May be others can chime in too. I am not too particular about names as long as they are reasonably sensible.

I know, it's the epitome of bikeshedding. I don't know if it's any better if it's self-aware.

"There are only two hard things in Computer Science: cache invalidation and naming things." -- Phil Karlton

llvm/lib/Transforms/Vectorize/LoopVectorize.cpp
280

Not explicitly but implicitly as the default choice if other options do not match.
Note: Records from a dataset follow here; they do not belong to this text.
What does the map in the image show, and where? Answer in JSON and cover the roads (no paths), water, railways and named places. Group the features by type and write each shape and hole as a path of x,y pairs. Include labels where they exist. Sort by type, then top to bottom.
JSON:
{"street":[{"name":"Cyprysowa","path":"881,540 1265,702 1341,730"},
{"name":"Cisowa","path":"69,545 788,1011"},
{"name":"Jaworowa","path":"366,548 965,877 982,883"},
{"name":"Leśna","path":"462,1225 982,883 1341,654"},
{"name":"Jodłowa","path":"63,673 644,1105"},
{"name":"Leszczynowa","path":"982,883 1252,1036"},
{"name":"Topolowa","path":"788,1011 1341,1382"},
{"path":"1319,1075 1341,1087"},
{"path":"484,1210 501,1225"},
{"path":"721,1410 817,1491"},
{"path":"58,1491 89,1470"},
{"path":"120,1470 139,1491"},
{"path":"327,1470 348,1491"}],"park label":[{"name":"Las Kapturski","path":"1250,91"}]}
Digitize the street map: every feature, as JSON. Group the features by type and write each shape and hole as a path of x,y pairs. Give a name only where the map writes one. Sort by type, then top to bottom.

See the test cases for more clarity on how it works and what it results in.

628

This is called from the execute method of the recipe and is responsible for generating IR instructions to compute EVL. Keeping it in InnerLoopVectorizer is consistent with how the widening methods for other recipes are a part of InnerLoopVectorizer.

2931

Do you mean the legality checker should determine if it's a reverse operation then it is illegal to use EVL predicated Load and should default to Masked load (if that is legal)?

Eventually, there will be support for reverse with EVL predication and required legality checks will be added. For this PoC patch however, it is more explicit and straightforward to have an assert here.

4969

To add to @simoll's comment, eventually we will be using the VectorBuilder (earlier VPBuilder) to widen to VP intrinsics instead of manually creating each intrinsic here. VectorBuilder can also make some decisions on when and how to use the intrinsics.

9017

preferPredicatedWiden takes into account FoldTailByMasking and TTI.hasActiveVectorLength(). TTI.hasActiveVectorLength() checks whether the EVL based predication is legal for the target or not.
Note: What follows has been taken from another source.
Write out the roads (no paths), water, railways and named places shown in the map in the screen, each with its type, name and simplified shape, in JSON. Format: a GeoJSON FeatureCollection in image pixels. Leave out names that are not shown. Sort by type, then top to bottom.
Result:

For this initial patch, legality checker and cost model are purposely avoided and the explicit command line option is used to 1) keep things simple and 2) demonstrate different approaches.

9712

The core issue here is that the Vectorizer sort of implicitly uses i32 for everything related to VF and Vector Lenght. %evl parameter in VP intrinsics is also of type i32.
TC, BTC and IV are however i64. So whenever we mix these two we end up having extends and truncates.

That being said, in this particular case, it should be possible to initialize MinVF and thus RuntimeVL to i64 if we are going to use it with TC and IV and i32 otherwise.

9714

I may be wrong here but from what I understand, patches D81829 and D84125 recently introduces these intrinsics to avoid these IR patterns.
I am not sure if their use is discouraged for some reason.

9715

See previous related comment. %evl parameter in VP intrinsics is of type i32.
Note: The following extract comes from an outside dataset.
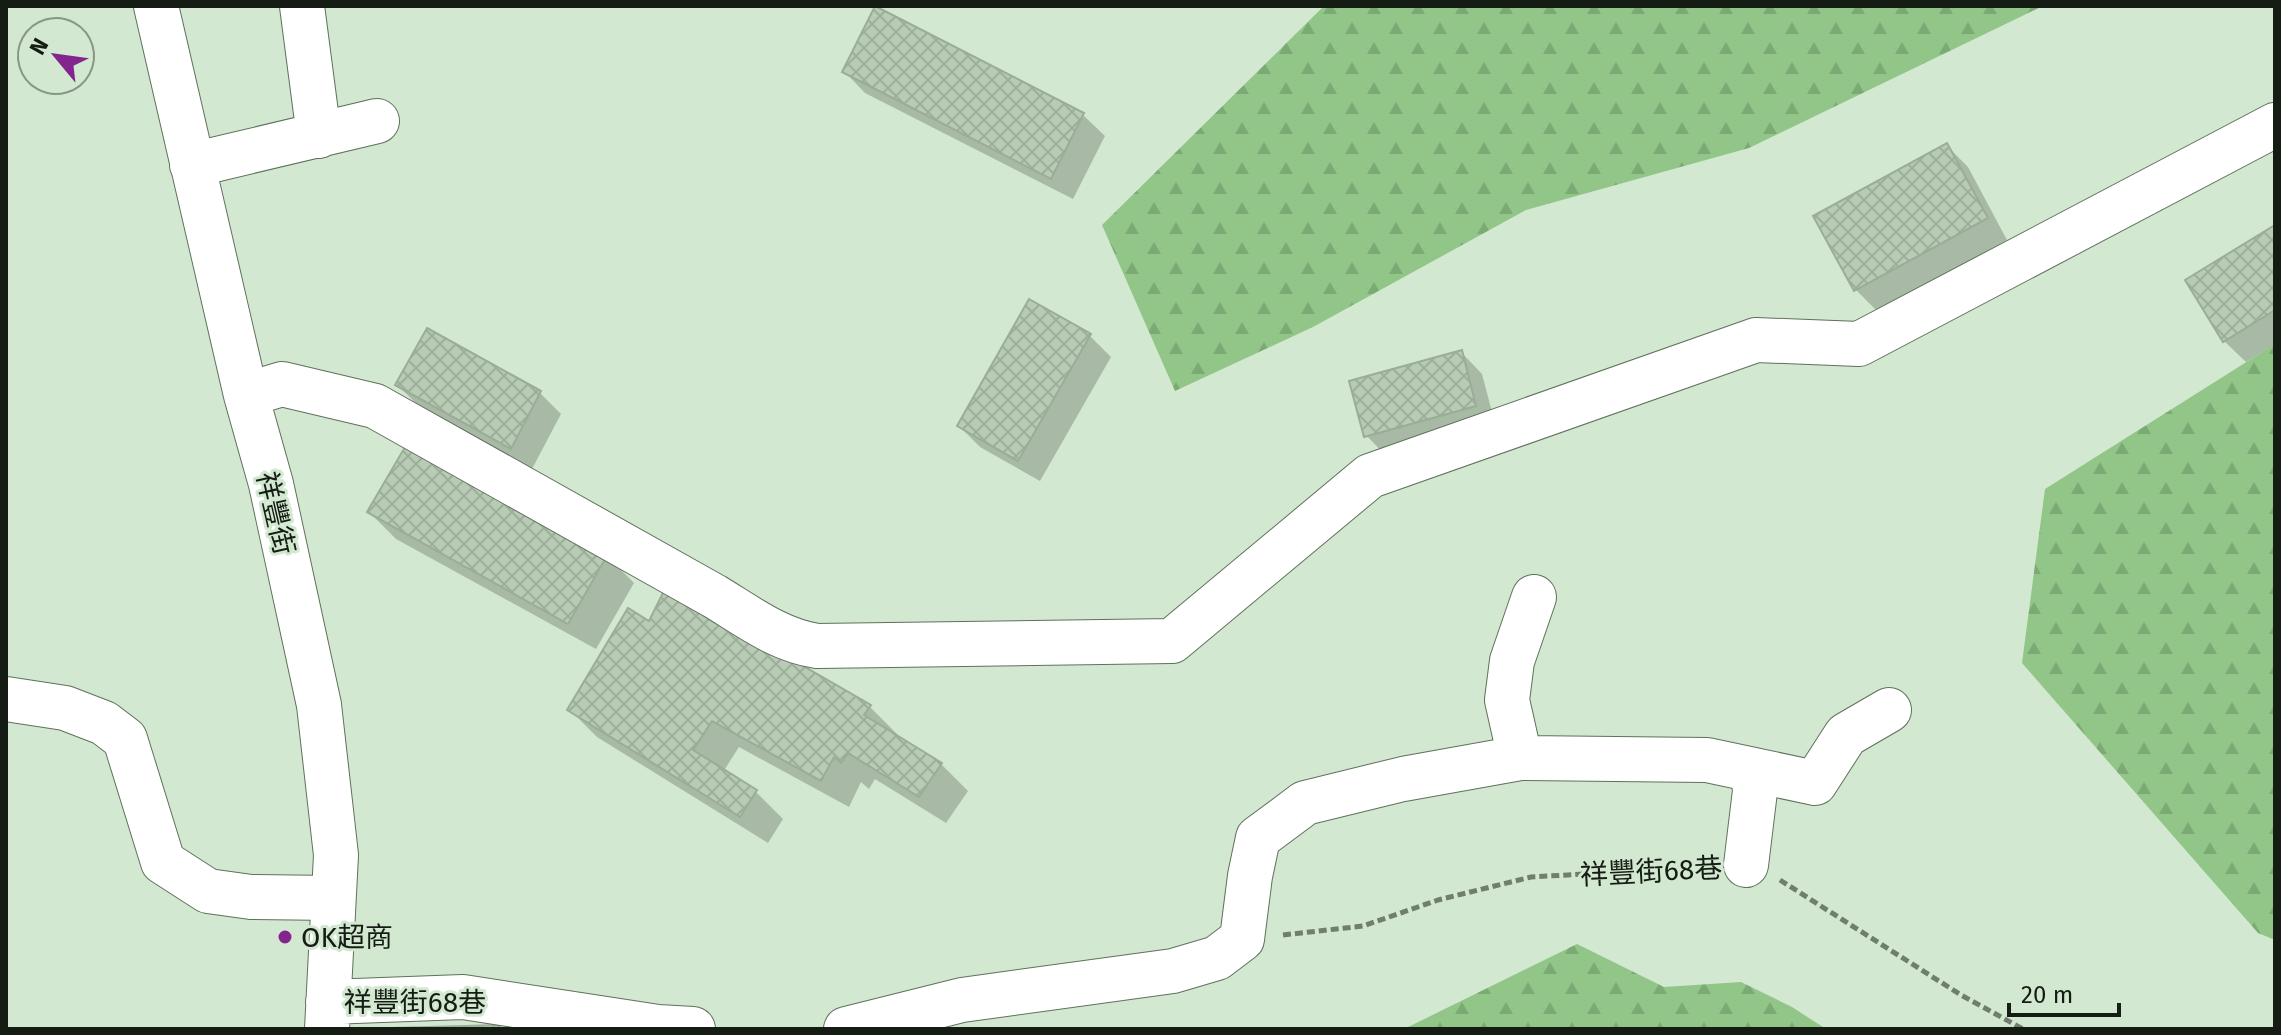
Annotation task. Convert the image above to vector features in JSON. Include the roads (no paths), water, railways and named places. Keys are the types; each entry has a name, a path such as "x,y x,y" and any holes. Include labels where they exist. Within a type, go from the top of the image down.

llvm/lib/Transforms/Vectorize/VPRecipeBuilder.h
74

Not sure I understand your reasoning here.

My understanding is that we are trying to do predicated widening of memory instruction.
tryToPredicateWidenMemory would imply that we are trying to predicate and/or widen memory instruction, whereas tryToWidenPredicatedMemory would imply we are trying to widen predicated memory instruction, which might not be the case (VP intrinsics can be used to widen non predicated instructions too).

Also, it is consistent with wording in other places (tryToPredicatedWiden, VPPredicatedWidenRecipe, PREDICATED-WIDEN, etc.). If we change here, it should be changed everywhere too.

If others also think that the current wording should be changed everywhere, I am open to changing it.

llvm/lib/Transforms/Vectorize/VPlan.cpp
1144

"PREDICATED-WIDEN" is consistent with "WIDEN" (and not "WIDEN-MEMORY") used for VPWidenMemoryInstructionRecipe.

1152

It is appended as one of the operands and is printed correctly here.
See the vplan-vp-intrinsics.ll test case for how the printed VPlan looks.